> **Short task**:
Can you rename "Q0" to "frontFace" in the lines starting at the beginning of the entries and ending at the line containing "v(98.42, 98.42) *", keeping everything else unchanged and leaving the pictures out?

> **Material for the task**:

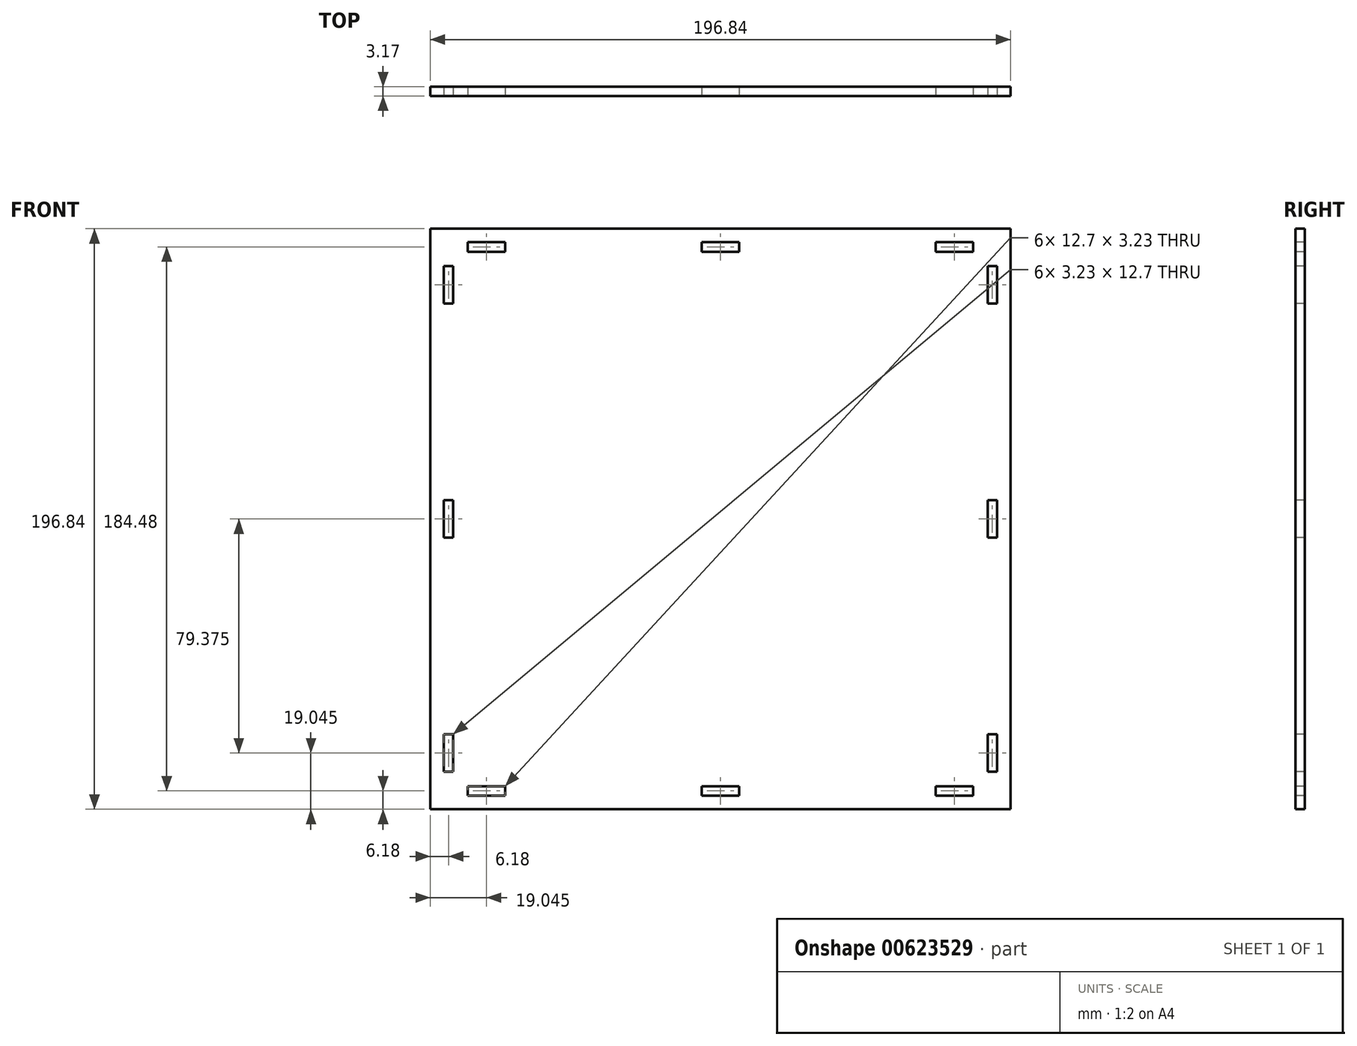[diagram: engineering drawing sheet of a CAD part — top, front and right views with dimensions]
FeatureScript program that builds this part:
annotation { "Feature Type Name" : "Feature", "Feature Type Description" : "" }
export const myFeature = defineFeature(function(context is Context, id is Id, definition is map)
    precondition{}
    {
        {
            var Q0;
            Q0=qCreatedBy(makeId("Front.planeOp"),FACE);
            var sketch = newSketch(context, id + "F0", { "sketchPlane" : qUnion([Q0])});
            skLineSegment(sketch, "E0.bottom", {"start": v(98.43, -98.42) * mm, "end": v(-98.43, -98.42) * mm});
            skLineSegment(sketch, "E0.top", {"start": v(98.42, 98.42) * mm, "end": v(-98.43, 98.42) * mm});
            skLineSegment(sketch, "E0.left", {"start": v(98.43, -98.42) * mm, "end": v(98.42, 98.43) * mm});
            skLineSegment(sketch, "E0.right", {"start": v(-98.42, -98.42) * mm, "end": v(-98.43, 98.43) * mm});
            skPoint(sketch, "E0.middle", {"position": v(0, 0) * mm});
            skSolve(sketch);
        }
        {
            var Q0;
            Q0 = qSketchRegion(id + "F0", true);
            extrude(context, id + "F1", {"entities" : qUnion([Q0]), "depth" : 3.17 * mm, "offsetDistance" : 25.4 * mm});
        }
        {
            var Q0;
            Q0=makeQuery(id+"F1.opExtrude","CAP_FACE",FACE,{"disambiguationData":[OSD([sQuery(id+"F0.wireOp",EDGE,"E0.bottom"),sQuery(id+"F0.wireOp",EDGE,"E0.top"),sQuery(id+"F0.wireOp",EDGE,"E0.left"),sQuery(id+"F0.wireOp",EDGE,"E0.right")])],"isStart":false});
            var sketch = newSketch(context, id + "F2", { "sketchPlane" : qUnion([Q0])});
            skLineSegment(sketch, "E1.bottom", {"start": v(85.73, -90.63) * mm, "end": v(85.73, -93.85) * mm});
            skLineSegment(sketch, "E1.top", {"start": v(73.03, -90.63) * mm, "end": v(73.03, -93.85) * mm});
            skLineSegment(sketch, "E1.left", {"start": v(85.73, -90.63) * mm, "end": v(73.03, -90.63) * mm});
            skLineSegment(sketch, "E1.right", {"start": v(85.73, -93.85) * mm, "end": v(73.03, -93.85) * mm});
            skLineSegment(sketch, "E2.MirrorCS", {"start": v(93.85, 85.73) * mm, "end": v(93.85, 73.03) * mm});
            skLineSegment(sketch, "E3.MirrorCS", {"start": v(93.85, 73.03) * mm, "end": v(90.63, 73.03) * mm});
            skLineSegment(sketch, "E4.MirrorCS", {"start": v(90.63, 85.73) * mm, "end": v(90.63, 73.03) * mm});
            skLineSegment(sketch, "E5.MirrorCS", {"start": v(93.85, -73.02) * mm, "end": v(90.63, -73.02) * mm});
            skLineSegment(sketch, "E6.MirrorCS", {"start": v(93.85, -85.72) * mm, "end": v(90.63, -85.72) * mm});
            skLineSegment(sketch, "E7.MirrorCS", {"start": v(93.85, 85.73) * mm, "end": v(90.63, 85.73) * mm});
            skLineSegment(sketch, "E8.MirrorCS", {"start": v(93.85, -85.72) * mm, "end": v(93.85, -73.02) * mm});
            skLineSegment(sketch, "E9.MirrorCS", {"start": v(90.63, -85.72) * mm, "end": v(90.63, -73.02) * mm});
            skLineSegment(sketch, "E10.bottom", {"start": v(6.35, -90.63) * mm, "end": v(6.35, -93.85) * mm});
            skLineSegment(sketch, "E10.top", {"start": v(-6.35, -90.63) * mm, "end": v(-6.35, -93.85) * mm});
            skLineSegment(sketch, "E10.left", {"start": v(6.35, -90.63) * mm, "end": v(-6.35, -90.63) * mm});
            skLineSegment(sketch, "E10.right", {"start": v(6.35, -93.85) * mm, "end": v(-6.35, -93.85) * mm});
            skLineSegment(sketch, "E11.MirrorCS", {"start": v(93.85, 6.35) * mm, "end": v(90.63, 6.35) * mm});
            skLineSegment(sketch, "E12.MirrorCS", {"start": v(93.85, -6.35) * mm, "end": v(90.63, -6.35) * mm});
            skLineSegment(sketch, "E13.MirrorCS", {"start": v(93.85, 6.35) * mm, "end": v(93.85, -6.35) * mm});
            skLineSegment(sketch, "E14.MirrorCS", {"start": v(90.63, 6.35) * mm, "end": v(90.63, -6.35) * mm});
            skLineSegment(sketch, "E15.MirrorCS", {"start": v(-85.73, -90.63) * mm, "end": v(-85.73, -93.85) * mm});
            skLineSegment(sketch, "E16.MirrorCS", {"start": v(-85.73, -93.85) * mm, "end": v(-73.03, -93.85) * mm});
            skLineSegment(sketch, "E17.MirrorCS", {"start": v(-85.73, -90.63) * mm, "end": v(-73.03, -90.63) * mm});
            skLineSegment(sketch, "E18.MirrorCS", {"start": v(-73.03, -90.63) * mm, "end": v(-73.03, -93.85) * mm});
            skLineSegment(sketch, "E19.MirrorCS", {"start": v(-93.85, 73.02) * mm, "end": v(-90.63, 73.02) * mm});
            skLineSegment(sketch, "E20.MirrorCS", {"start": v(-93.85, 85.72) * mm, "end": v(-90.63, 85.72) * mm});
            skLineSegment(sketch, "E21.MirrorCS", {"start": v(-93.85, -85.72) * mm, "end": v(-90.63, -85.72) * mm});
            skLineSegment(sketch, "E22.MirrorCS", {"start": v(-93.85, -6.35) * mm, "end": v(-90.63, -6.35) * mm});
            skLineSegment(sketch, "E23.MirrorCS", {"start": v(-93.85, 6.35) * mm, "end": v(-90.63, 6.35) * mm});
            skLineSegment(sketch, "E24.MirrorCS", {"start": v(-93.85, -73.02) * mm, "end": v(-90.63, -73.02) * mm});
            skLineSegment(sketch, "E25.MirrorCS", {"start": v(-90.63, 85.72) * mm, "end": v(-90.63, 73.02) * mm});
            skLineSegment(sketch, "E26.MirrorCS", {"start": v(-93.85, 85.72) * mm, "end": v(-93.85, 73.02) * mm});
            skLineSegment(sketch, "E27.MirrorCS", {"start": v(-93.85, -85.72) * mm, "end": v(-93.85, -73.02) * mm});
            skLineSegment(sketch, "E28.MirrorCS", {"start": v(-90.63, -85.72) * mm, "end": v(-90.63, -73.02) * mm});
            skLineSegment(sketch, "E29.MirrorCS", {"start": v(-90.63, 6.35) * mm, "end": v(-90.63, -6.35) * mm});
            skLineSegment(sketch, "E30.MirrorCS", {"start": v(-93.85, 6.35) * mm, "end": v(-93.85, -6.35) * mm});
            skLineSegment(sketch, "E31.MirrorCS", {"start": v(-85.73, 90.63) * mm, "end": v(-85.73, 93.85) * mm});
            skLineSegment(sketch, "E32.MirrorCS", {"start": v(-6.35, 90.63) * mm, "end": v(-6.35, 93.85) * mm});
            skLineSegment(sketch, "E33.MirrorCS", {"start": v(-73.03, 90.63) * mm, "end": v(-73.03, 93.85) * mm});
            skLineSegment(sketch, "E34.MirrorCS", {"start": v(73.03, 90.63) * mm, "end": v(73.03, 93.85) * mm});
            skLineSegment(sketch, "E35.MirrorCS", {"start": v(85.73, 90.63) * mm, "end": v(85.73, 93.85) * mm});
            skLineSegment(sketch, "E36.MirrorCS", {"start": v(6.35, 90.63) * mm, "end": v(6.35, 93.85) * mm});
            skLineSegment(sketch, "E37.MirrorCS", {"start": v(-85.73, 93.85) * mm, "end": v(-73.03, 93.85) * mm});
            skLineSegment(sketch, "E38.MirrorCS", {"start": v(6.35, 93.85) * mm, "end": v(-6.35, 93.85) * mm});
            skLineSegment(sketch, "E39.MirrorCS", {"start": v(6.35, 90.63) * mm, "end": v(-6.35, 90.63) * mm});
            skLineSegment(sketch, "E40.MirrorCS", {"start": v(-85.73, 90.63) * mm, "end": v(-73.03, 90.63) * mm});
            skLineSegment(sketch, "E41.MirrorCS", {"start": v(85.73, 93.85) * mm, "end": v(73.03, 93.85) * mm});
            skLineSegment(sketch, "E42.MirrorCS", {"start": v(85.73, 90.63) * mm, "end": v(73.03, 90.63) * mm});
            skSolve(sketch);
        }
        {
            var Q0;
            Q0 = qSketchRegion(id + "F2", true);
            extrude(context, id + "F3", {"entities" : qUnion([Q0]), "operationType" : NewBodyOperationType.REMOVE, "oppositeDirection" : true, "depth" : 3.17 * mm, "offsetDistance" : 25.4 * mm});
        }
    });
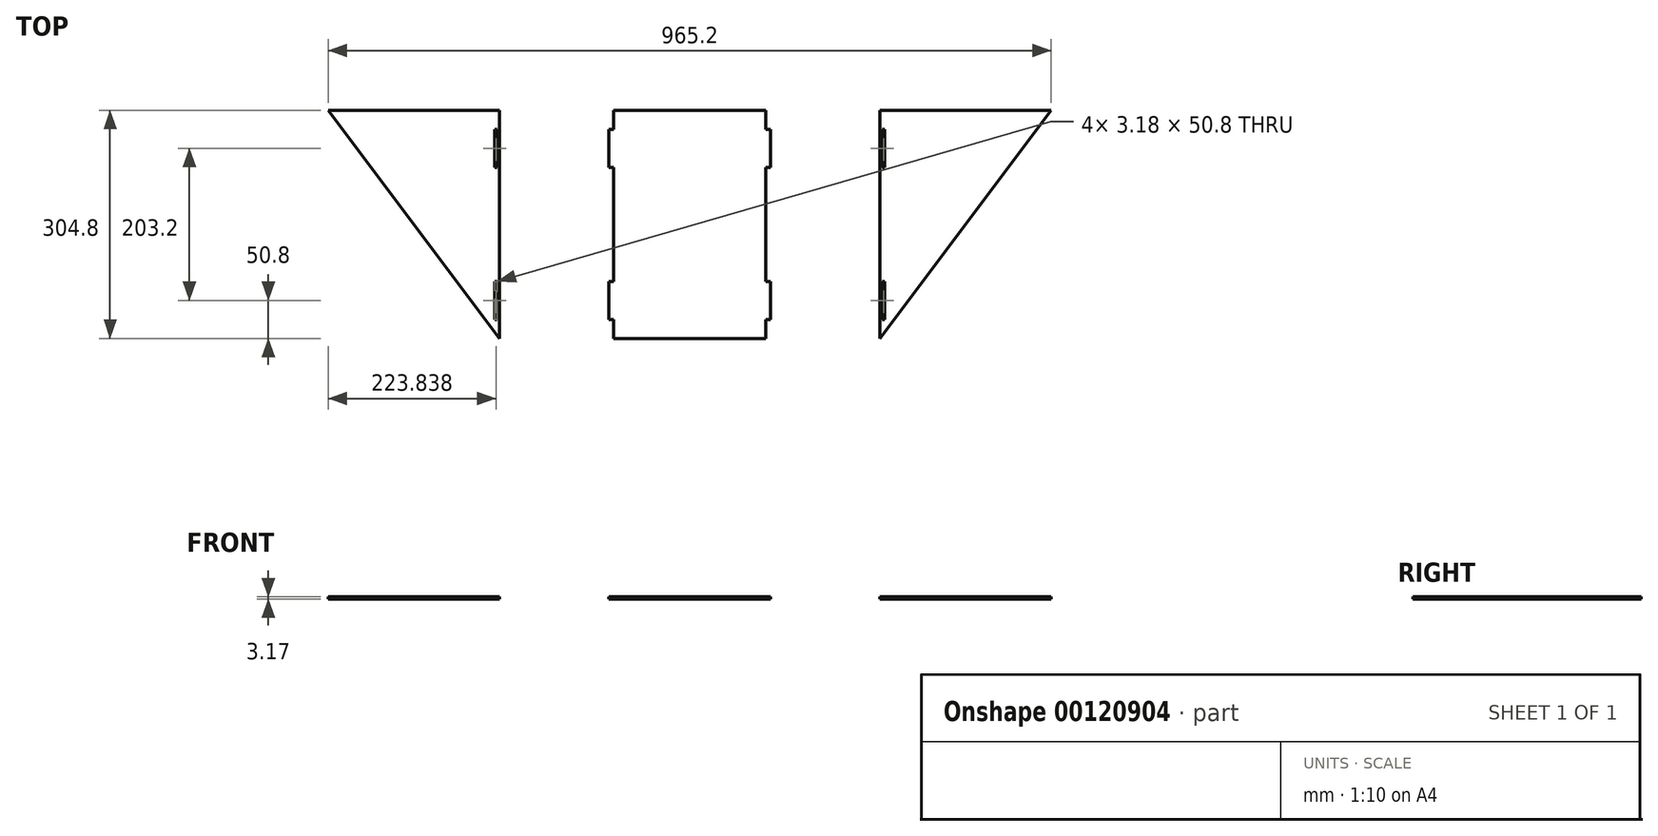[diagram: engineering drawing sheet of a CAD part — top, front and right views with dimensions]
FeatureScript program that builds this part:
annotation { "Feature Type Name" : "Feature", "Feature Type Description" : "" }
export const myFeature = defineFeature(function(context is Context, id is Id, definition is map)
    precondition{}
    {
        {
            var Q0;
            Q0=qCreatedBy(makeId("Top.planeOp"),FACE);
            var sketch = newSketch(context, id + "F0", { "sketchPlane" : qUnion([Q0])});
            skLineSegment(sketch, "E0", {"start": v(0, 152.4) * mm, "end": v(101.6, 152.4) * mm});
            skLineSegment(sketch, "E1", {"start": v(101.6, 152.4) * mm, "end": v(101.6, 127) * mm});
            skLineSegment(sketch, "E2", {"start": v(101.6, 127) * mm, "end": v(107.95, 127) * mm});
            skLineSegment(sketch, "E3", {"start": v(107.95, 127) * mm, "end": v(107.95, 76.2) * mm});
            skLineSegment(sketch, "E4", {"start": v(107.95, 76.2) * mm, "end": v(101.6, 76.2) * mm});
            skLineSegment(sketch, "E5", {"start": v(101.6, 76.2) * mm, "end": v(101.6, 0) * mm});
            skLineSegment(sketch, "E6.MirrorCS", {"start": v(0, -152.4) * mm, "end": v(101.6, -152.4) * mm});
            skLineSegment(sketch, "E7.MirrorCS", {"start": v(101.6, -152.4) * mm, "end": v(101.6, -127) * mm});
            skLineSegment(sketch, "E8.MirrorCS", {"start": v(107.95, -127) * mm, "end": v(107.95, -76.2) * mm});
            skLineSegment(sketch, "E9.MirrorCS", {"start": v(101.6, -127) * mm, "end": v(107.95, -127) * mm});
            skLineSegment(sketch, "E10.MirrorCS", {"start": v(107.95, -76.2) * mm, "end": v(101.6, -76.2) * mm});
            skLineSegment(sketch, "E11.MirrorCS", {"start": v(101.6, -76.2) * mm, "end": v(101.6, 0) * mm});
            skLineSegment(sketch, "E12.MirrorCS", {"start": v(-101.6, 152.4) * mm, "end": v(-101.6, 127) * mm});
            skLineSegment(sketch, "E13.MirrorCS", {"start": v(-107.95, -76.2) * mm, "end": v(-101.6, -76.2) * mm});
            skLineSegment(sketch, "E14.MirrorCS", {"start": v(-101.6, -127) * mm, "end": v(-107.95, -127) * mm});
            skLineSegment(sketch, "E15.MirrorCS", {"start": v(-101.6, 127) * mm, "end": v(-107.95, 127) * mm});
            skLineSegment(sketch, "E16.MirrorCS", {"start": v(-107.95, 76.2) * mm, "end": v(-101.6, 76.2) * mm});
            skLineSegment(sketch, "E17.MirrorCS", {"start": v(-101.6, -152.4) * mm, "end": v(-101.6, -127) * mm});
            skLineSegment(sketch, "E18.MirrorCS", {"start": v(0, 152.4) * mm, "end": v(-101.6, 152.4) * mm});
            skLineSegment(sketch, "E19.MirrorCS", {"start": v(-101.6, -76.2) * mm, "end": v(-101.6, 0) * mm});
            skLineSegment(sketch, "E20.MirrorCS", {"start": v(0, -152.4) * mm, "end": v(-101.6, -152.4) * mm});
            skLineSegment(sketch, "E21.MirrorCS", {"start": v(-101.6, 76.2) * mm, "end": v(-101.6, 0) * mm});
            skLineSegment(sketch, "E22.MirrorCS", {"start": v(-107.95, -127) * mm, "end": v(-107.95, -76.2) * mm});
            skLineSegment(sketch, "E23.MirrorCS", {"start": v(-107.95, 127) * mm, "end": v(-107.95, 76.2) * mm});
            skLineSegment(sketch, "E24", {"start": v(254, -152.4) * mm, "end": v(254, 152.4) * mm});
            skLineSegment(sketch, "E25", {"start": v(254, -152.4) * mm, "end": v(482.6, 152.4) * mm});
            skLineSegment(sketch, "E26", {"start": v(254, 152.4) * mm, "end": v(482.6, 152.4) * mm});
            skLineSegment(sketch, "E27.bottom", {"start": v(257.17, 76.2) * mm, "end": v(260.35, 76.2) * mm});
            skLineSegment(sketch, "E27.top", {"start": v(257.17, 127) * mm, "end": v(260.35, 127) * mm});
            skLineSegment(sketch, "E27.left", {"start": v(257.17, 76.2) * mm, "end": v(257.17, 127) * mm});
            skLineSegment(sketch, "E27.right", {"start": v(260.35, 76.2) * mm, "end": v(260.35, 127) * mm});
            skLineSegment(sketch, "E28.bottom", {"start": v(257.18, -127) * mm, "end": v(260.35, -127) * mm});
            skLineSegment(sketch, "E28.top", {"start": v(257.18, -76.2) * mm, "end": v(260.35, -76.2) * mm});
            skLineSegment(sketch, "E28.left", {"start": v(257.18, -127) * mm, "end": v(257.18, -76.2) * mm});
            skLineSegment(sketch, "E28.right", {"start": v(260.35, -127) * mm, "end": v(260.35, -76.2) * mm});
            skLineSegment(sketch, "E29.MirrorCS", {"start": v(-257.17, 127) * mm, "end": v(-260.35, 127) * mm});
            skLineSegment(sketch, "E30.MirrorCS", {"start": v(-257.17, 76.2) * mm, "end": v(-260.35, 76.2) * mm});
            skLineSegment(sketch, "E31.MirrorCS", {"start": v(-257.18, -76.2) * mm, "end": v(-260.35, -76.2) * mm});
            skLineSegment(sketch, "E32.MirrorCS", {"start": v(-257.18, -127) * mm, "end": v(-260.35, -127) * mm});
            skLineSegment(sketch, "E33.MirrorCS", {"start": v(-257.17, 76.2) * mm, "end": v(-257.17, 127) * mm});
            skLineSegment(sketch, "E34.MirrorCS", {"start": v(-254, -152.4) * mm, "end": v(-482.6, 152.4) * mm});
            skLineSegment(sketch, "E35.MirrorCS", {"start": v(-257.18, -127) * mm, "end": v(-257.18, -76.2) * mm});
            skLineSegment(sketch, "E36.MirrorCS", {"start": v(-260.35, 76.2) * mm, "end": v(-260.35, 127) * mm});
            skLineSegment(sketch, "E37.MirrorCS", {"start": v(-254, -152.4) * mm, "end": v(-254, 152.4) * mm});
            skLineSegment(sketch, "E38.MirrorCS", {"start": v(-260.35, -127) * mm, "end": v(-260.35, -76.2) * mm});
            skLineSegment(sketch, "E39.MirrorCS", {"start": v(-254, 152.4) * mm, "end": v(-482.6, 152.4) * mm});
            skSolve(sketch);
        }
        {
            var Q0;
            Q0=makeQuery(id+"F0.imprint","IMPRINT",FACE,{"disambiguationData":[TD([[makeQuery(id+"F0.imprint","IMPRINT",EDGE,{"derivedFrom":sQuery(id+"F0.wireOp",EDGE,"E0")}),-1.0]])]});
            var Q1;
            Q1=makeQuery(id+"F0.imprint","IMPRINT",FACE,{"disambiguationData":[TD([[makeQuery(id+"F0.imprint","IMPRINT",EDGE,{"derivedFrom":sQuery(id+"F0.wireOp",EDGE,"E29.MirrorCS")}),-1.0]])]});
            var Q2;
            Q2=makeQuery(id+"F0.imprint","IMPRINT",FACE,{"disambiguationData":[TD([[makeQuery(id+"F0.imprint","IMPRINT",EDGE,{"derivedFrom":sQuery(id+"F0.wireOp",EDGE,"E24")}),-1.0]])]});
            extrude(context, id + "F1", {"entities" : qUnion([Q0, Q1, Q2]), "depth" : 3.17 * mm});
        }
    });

> **Result of this task**:
[diagram: engineering drawing sheet of a CAD part — top, front and right views with dimensions]
FeatureScript program that builds this part:
annotation { "Feature Type Name" : "Feature", "Feature Type Description" : "" }
export const myFeature = defineFeature(function(context is Context, id is Id, definition is map)
    precondition{}
    {
        {
            var frontFace;
            frontFace=qCreatedBy(makeId("Front.planeOp"),FACE);
            var sketch = newSketch(context, id + "F0", { "sketchPlane" : qUnion([frontFace])});
            skLineSegment(sketch, "E0.bottom", {"start": v(98.43, -98.42) * mm, "end": v(-98.43, -98.42) * mm});
            skLineSegment(sketch, "E0.top", {"start": v(98.42, 98.42) * mm, "end": v(-98.43, 98.42) * mm});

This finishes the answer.